━━ PASSAGE FOR REVIEW
Hegarty, The Unintended Rebellion. E.P. Review.

Liverpool Sound and Vision Rating 8.5/10

Not everything in life is planned, not every riot, act of disobedience or the undertaking of insubordination is to be thought of as premeditated. Neither is the act of impulse in which words flow and the music plays around like a pack of wild animals, eager to be let loose upon the world and to dominate the thoughts of those with enquiring minds and bountiful imagination, the lyrics acting like a general, the pack leader whose pride brings him satisfaction as the stumble by chance upon a way to change the world; for The Unintended Rebellion is always one that hits the headlines more.

For Hegarty, The Unintended Rebellion is one that soars high, kicks out at the flesh eating drums of mediocrity and the beige and offers a kind of solution to the tired and the wasted patterns that seem to infect other parts of the world but thankfully still remain small in number enough to never be a nuisance, yet vigilance is a watchword much underused and the rebellion against the beige and staid must always be on the march.
━━━━
• _PROBLEM TO SOLVE_
What rating does the review of Hegarty's The Unintended Rebellion give?
━━ DATA SUPPLIED
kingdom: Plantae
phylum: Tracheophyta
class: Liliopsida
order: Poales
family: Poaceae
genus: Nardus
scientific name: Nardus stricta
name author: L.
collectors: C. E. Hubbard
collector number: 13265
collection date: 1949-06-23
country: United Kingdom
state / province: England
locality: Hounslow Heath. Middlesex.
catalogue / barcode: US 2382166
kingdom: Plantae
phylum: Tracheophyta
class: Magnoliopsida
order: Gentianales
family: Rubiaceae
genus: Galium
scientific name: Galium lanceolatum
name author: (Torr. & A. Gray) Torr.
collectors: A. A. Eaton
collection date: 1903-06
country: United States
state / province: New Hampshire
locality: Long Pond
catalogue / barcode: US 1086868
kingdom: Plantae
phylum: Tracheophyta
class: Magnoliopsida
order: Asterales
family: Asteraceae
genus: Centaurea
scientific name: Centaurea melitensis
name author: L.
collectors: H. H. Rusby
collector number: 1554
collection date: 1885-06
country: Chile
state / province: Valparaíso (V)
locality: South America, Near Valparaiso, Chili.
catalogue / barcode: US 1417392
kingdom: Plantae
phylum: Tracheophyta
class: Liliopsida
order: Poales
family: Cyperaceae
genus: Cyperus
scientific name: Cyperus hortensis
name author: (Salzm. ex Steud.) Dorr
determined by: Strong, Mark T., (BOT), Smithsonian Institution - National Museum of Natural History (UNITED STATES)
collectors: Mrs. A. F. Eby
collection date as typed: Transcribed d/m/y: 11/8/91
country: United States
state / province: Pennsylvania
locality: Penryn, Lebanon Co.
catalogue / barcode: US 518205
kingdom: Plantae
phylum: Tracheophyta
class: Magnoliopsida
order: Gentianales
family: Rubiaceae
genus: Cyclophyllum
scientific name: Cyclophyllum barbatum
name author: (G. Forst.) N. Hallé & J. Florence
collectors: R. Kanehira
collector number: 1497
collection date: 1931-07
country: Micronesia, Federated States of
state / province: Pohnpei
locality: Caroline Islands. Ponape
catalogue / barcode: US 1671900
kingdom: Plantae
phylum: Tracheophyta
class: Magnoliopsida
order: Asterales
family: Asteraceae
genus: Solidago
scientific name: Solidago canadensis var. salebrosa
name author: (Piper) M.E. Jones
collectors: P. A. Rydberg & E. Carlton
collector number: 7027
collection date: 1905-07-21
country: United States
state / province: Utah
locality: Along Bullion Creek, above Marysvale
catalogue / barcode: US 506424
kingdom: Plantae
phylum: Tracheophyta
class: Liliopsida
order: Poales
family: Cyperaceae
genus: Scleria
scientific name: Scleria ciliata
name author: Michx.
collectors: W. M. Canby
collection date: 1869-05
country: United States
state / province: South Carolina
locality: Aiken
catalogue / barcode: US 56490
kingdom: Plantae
━━━━
• _EXERCISE OUTPUT_
8.5/10